Statt deutlich über den 12,4 Litern zu saufen, brauchte der Bullitt während des 14-tätigen Tests im Schnitt 10,2 Liter, also deutlich weniger als der Normverbrauch angibt. Werde ich alt oder ist halt wirklich ein gescheiter Saugmotor immer noch besser als eine gepimpte Luftpumpe? Ich weiß jetzt auch nicht, warum mir bei der Gelegenheit Zwei-Zylinder-Turbos einfallen, die keine 100 PS Leistung haben, aber gut und gerne 15 Liter Sprit durch die Schläuche fließen lassen.

10,2 Liter sind viel Sprit.

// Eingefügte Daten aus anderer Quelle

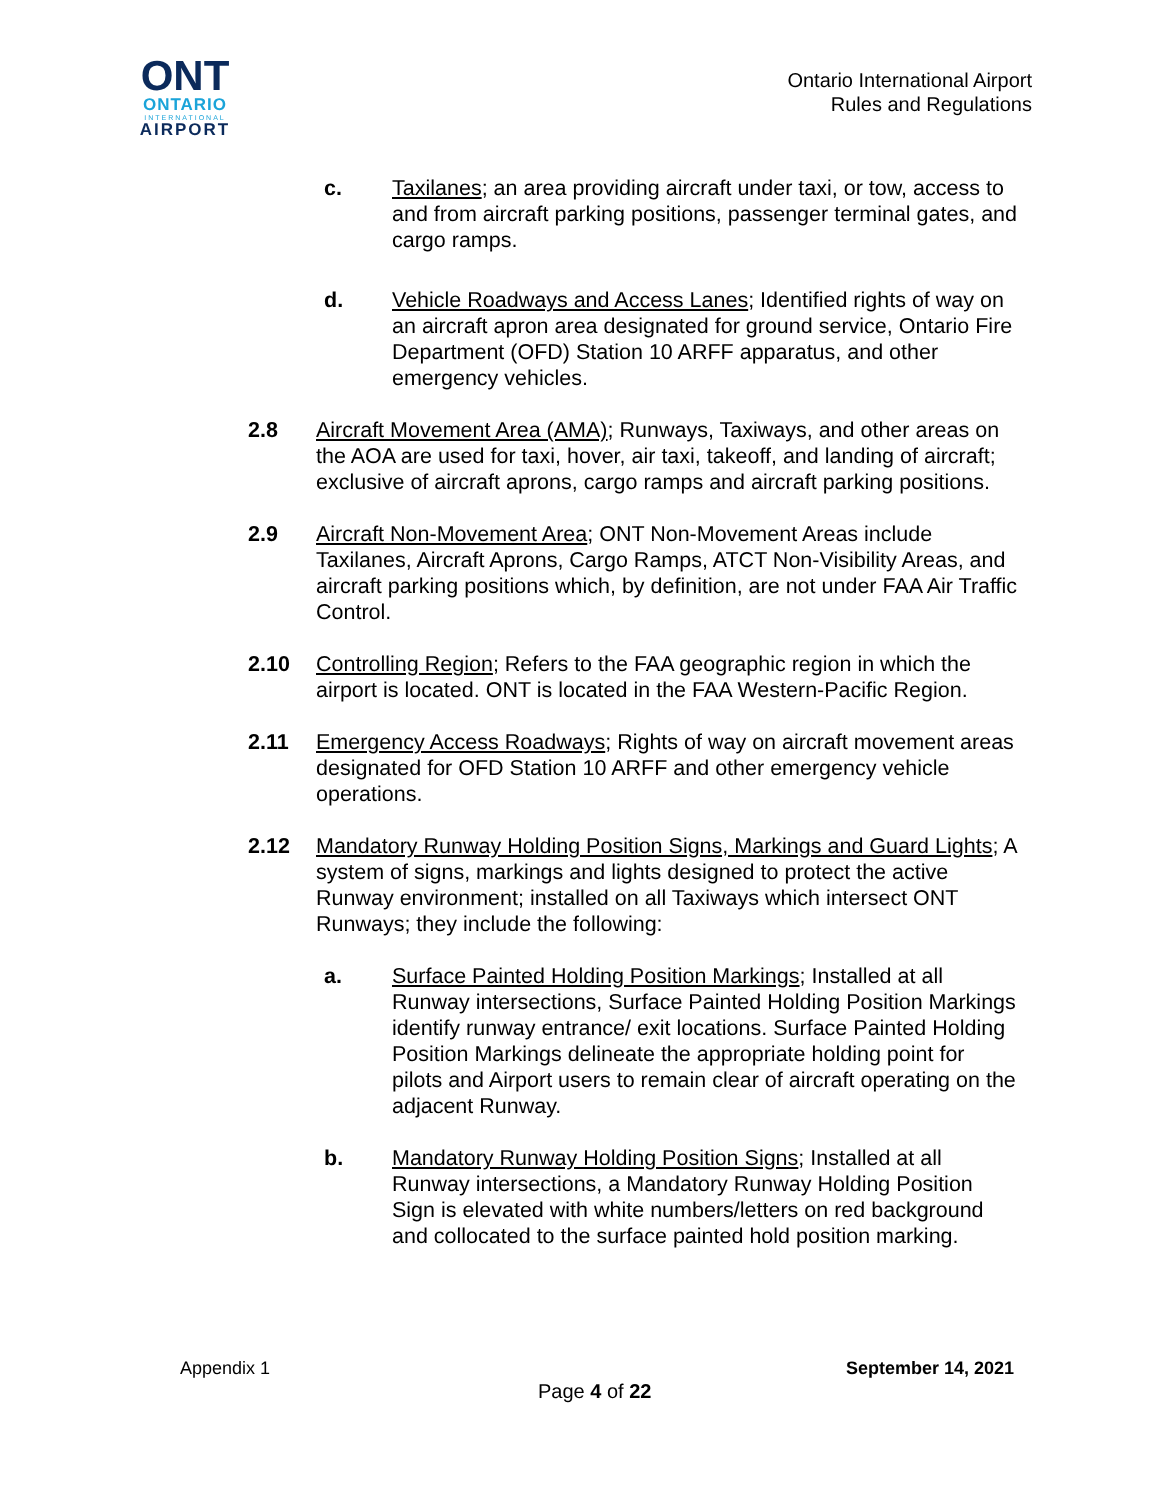ONT
ONTARIO
INTERNATIONAL
AIRPORT
Ontario International Airport
Rules and Regulations
c. Taxilanes; an area providing aircraft under taxi, or tow, access to and from aircraft parking positions, passenger terminal gates, and cargo ramps.
d. Vehicle Roadways and Access Lanes; Identified rights of way on an aircraft apron area designated for ground service, Ontario Fire Department (OFD) Station 10 ARFF apparatus, and other emergency vehicles.
2.8 Aircraft Movement Area (AMA); Runways, Taxiways, and other areas on the AOA are used for taxi, hover, air taxi, takeoff, and landing of aircraft; exclusive of aircraft aprons, cargo ramps and aircraft parking positions.
2.9 Aircraft Non-Movement Area; ONT Non-Movement Areas include Taxilanes, Aircraft Aprons, Cargo Ramps, ATCT Non-Visibility Areas, and aircraft parking positions which, by definition, are not under FAA Air Traffic Control.
2.10 Controlling Region; Refers to the FAA geographic region in which the airport is located. ONT is located in the FAA Western-Pacific Region.
2.11 Emergency Access Roadways; Rights of way on aircraft movement areas designated for OFD Station 10 ARFF and other emergency vehicle operations.
2.12 Mandatory Runway Holding Position Signs, Markings and Guard Lights; A system of signs, markings and lights designed to protect the active Runway environment; installed on all Taxiways which intersect ONT Runways; they include the following:
a. Surface Painted Holding Position Markings; Installed at all Runway intersections, Surface Painted Holding Position Markings identify runway entrance/ exit locations. Surface Painted Holding Position Markings delineate the appropriate holding point for pilots and Airport users to remain clear of aircraft operating on the adjacent Runway.
b. Mandatory Runway Holding Position Signs; Installed at all Runway intersections, a Mandatory Runway Holding Position Sign is elevated with white numbers/letters on red background and collocated to the surface painted hold position marking.
Appendix 1 September 14, 2021
Page 4 of 22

Das ist in etwa so viel wie mancher Plug-in-Hybrid mit einem Normverbrauch von 2,irgendwas Liter auf 100 Kilometer schluckt. Oder der Mustang Bullit im Test.
Foto: Guido Gluschitsch

Und so sind wir wieder bei den Italienern, die zwar komplette Autonarren sind, dann aber trotzdem einen Kleinwagen fahren. Kein Wunder, denn wie alle anderen Städte auch, ist Triest nicht für einen Bullitt gemacht. Die Straßen abseits der Hauptverbindungen sind eng, verwinkelt und komplett zugeparkt. Da wollen wir den Mustang nicht abstellen. Zudem würde auf einem Parkplatz, aus dem schon ein Panda zur Hälfte rausragt, gerade einmal einer der 19-Zöller Platz haben. Also suchen wir uns eine Tiefgarage.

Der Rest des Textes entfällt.